Saturday, March 11, 2017

Used Laptop Lenovo X61s

I currently record podcasts for Hacker Public Radio a daily community podcast. I recently did a show to be released in the RSS feed on 28th April Ep2280 about using the Lenovo X61s Laptop as a cheap second laptop or child's homework PC.

This is an edited version of the show notes from that episode.

Laptop was bought at auction and cost:
  • Cost £36 including auction fees
  • OS Free (any Linux will work well) finally used Linux lite
  • Upgrade to 120Gig SSD £40 of ebay
  • New 77wh Battery £16 
  • Total outlay £92
If you have to buy one then get an OS free one and don't pay more than £40-100 depending if it has an SSD and state of the battery.

Hello HPR, a few episodes ago I talked of using the Lenovo X61s with Watt OS and said I would report back after a possible upgrade to the laptop with and SSD replacement for the hard drive.

Well I duly ordered and received a Drevo 120 Gig SSD from eBay. These are about £40 each so make a cheap upgrade to an older laptops spinning disc and you can get a 60Gig one for less than £30 if you don't need the storage see review here:

After installing the PC with WattOS while it did everything you would need of an OS and was absolutely fine on the X61s I was a bit disillusioned with the amount of configuration needed to get all the software I needed working, definitely not New user friendly.

Looking at other lite Linux distributions I came upon Linux Lite:

I decided that this might be a better choice as it says it is aimed at new users, and being based on Ubuntu was a familiar beast. ISO was downloaded and duly installed on the X61s and as soon as all the updates were completed I looked at the installed software and it was more comprehensive but not at the expense of still being lightweight. 

At first Boot which takes about 40 seconds, it takes about 300mb of ram and even with the word processor and Firefox in use Ram usage was only about 700mb. Audacity after install worked out of the box, which it hadn't with WattOS and I've already recorded and uploaded another show for HPR using the X61s and all went flawlessly. With the new SSD I am getting close to 5 hours of use from the 8 cell 63W battery installed on the PC.

While I recognize the X61s being over 10 years old is not going to meet the needs of a power user, its fully capable of being an everyday laptop for basic office tasks, some light audio editing, and even photo editing in GIMP. I was able to edit and process a 10mb .jpg image without any issues and exporting the final 12Mb image took seconds. 

I was fairly happy with the X61s performance with the 80Gig spinner it came with, but the addition of an SSD has both improved performance and battery life to the extent that I would happily take it on the road as my only PC. Actually for the porpoise of writing this review I've lived with it as my main PC for almost 2 weeks and have not really missed its big brother the X230i i3 laptop I also have.
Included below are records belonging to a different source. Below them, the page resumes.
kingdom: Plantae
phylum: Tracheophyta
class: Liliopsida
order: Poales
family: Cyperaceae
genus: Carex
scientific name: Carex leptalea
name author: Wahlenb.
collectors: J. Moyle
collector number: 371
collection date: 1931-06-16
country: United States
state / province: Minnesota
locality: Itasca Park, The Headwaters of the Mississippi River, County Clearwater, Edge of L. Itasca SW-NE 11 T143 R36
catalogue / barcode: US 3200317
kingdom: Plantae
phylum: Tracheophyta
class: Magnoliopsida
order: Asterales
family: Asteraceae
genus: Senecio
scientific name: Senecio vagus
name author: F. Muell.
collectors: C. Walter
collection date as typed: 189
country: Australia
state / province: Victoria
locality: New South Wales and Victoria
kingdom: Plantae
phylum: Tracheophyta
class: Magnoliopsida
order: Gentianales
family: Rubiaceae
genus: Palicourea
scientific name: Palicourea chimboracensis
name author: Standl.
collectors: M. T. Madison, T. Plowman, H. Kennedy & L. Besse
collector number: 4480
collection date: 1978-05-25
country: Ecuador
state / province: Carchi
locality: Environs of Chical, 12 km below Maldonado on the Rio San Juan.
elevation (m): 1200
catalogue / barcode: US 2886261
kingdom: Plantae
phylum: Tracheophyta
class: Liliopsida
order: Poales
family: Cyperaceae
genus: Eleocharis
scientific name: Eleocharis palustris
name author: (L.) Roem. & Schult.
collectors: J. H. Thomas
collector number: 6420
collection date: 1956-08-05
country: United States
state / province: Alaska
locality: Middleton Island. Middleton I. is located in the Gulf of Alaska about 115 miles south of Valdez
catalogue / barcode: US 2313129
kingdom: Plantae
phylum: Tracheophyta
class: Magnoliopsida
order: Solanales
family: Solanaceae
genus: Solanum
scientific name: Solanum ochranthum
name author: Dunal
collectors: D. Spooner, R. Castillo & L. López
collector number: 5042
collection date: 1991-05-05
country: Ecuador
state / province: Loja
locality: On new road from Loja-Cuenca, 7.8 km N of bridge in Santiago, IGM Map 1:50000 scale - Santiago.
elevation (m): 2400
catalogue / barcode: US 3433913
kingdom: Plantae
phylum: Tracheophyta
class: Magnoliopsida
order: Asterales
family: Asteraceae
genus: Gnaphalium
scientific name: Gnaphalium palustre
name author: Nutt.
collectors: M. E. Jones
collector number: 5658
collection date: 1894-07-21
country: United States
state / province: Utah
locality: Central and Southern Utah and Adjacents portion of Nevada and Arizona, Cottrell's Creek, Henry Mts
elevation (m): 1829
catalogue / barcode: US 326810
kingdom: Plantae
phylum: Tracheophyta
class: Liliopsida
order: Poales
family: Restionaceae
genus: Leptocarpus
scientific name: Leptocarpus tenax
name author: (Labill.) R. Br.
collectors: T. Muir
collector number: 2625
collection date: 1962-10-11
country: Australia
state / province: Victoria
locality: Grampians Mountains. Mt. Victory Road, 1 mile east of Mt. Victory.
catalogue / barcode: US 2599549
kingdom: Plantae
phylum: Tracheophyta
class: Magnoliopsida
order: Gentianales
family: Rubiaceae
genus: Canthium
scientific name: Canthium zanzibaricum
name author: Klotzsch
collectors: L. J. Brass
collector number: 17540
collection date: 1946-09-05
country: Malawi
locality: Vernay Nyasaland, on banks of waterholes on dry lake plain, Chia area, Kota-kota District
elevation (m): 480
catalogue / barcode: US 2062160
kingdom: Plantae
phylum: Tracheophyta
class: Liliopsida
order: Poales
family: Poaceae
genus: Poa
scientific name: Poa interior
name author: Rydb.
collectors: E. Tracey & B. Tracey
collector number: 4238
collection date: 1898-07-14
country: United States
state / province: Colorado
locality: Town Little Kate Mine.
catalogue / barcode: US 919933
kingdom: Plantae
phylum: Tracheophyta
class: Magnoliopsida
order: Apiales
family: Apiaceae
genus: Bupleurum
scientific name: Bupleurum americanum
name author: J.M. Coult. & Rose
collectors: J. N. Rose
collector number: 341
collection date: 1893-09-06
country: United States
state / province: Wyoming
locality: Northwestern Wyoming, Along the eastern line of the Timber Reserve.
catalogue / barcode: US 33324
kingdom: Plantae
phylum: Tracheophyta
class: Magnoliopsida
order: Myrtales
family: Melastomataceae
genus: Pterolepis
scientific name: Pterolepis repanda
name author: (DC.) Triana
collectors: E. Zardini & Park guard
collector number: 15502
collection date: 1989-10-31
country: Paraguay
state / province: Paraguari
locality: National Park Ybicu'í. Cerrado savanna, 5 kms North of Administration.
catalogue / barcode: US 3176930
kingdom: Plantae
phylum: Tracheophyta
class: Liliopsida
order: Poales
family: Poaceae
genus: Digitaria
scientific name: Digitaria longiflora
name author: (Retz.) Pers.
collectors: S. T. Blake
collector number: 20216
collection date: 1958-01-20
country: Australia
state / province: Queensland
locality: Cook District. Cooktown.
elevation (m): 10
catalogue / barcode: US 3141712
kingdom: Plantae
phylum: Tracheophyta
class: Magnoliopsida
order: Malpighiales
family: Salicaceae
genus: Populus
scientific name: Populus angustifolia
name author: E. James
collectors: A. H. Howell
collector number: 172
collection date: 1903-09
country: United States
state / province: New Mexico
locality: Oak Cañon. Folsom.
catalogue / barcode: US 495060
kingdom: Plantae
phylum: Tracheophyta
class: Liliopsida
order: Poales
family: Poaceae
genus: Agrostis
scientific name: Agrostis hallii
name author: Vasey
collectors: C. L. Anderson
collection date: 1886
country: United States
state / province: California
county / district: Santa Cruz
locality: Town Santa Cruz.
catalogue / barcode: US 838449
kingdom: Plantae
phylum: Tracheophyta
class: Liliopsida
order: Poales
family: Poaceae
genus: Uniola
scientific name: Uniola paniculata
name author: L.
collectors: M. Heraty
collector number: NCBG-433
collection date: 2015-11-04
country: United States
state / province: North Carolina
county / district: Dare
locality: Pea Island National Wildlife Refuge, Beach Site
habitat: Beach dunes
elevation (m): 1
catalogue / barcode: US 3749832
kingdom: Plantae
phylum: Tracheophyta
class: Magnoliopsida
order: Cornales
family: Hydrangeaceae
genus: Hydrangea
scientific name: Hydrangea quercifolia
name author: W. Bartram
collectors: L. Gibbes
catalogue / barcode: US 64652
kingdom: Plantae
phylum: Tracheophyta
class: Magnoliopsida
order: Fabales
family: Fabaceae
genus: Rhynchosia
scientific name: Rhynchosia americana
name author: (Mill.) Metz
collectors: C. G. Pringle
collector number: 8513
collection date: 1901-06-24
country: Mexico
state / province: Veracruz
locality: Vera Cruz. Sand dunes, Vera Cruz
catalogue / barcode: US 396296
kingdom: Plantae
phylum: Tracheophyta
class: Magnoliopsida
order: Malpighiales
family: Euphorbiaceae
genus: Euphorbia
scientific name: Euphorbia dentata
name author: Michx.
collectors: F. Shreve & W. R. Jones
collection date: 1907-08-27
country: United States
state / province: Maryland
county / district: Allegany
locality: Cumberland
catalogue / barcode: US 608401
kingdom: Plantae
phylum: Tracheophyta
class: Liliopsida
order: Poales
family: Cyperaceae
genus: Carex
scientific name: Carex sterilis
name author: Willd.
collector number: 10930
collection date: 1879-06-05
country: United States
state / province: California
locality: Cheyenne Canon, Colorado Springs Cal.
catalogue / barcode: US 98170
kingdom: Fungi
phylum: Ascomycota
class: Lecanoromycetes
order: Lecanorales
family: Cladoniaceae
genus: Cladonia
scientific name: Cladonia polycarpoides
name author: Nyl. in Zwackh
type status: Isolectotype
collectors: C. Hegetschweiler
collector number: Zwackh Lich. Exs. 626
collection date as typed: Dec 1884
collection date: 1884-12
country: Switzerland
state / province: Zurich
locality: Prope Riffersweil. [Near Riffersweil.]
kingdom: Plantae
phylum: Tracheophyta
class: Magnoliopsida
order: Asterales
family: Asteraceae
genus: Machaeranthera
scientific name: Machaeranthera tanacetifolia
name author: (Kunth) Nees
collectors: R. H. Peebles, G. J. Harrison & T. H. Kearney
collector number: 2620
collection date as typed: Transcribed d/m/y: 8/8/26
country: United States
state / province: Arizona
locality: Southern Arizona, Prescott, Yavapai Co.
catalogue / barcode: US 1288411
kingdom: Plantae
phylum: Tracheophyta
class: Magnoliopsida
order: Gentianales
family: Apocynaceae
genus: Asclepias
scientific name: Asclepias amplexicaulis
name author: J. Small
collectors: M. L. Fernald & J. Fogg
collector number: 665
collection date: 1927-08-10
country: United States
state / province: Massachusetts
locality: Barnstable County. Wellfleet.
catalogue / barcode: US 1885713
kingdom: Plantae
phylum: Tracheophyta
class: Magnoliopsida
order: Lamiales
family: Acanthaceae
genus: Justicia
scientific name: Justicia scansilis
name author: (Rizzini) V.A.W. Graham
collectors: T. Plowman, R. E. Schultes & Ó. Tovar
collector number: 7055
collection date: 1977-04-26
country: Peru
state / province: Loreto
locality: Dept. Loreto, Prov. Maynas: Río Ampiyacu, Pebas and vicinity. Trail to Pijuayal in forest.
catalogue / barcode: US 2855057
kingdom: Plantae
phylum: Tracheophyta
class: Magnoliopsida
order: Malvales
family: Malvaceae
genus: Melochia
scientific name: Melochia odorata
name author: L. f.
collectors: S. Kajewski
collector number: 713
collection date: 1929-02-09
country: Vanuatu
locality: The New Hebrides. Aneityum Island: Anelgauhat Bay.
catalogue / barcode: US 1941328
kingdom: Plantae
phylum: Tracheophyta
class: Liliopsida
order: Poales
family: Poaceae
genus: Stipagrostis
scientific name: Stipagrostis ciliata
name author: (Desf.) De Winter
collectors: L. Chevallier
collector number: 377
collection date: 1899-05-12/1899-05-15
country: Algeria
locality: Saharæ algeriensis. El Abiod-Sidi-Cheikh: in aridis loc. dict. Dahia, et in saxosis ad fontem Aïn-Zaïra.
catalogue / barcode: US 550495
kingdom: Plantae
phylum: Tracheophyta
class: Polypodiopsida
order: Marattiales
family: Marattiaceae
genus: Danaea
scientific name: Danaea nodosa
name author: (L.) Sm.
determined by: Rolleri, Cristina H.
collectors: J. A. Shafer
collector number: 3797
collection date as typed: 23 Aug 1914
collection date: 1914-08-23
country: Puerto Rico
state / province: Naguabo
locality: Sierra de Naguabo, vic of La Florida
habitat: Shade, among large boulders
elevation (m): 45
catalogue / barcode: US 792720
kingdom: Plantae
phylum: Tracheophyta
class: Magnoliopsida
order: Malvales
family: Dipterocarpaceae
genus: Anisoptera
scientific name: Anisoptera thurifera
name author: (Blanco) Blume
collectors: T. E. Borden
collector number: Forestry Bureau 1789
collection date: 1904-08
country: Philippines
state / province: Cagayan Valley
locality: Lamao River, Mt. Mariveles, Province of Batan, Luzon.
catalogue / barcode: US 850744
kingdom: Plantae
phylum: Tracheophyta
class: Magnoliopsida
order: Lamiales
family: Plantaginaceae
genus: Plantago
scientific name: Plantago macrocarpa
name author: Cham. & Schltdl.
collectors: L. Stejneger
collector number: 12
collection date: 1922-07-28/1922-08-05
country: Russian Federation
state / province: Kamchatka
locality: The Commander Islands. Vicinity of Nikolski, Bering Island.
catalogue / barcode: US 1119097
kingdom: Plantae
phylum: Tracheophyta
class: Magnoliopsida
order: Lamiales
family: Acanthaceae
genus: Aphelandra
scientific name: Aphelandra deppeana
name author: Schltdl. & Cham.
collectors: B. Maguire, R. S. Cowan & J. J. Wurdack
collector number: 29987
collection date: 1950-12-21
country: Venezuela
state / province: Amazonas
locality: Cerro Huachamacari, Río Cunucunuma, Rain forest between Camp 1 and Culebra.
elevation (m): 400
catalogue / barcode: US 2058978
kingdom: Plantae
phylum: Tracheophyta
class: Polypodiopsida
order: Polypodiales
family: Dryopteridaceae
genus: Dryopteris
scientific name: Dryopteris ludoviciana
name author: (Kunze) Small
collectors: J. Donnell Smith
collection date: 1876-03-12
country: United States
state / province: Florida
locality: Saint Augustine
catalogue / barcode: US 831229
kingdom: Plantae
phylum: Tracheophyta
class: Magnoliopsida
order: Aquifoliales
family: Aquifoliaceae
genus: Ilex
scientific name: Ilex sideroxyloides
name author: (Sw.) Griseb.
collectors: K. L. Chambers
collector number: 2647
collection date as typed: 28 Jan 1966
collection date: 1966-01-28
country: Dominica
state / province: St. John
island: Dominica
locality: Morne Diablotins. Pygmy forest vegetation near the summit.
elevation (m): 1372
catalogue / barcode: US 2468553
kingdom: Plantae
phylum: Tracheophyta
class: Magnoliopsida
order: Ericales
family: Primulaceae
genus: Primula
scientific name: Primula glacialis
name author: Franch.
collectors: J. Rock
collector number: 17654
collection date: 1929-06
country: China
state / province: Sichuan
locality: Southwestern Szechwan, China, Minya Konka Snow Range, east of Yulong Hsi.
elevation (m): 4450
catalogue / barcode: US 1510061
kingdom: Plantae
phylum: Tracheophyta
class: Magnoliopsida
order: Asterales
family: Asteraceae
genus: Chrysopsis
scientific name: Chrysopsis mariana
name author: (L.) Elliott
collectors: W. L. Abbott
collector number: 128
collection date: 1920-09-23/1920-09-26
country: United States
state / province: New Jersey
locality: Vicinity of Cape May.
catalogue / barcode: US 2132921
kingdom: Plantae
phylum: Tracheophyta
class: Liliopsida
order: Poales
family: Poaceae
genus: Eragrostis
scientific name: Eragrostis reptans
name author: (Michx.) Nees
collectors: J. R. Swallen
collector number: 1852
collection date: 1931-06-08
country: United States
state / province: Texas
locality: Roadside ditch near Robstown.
In fact I was going to record a show using that and found that as it has a composite Audio jack, and as my head set requires separate mic and headphone sockets I wasn't able to, so one up to the X61s there.

Conclusion, if you have a couple of kids and you're looking for a laptop for them to do homework, watch Utube, and surf the web (parental controls enabled) then I would look no further. And if they get broken by said kids you've not lost a bundle of dosh.

After writing this I realized I needed a replacement NON OEM battery for one of the X61s I have with a totally dead battery (that is something you have to factor in to buying stuff from auction) Cost me £16 inc delivery on eBay and its a 77Wh one. 

This adds about an Hour to the battery life compared with the 63Wh So don't be afraid to pick up one with a duff battery if cheaper as a replacement is not expensive and with the SSD give a working days life to the PC, and even with New SSD and Battery the X61s only set me back £92.

If your lucky you may find one really cheap on eBay, Happy shopping!!!


  1. I am typing this on my Thinkpad T60, which I have used almost daily since I purchased it new in 2006 from IBM.

    Since purchasing this wonderful laptop, I have expanded the RAM. Replaced the key board. Replaced the processor fan (and I need to do this again). Replaced the disk drive with an SSD. My battery gave up the ghost some time ago and currently it is batteryless. I have no good reason to think this, but I do not trust third party batteries and don't think I will ever get a battery for this thing.

    All that being said, it has been running Debian since the first day and I think the only time I reinstalled was when I replaced the hard drive.


  2. As you say your story and mine show that if good hardware is looked after and given the occasional upgrade, then it can last far longer than the manufacturer would like it too. I'm sure when you bought the T60 in 2006 it was a considered purchase and you wanted to get good use out of it (which you have). The problem today is that industry wants us to keep buying new stuff every couple of years or their profits start to slip.

  3. That thing was expensive in 2006!